Transcribed page contents:
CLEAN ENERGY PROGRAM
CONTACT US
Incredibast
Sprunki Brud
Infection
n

* * *

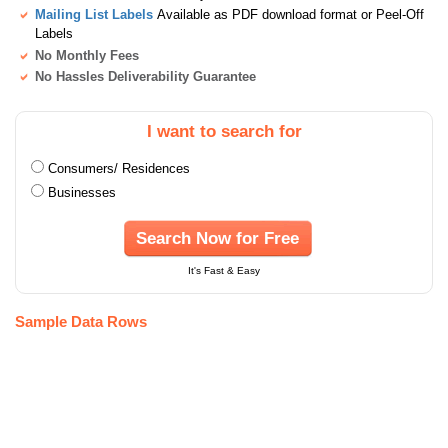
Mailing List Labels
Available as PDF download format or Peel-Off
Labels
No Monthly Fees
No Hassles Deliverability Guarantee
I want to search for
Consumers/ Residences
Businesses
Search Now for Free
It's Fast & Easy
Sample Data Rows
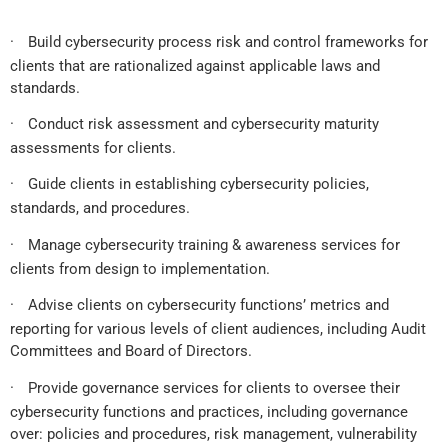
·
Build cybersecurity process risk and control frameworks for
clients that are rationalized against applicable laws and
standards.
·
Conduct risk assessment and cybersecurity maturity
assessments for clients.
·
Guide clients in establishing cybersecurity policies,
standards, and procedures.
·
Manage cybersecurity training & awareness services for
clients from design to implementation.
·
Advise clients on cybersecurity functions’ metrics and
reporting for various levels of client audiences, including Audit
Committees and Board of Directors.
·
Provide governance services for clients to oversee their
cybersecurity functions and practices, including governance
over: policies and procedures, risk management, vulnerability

### YOUR OBJECTIVE
For this exercise, repeat exactly the lines of the data above from the one with "standards, and procedures." down to the one with "over: policies and", both end lines included.

### ANSWER SPACE
standards, and procedures.
·
Manage cybersecurity training & awareness services for
clients from design to implementation.
·
Advise clients on cybersecurity functions’ metrics and
reporting for various levels of client audiences, including Audit
Committees and Board of Directors.
·
Provide governance services for clients to oversee their
cybersecurity functions and practices, including governance
over: policies and procedures, risk management, vulnerability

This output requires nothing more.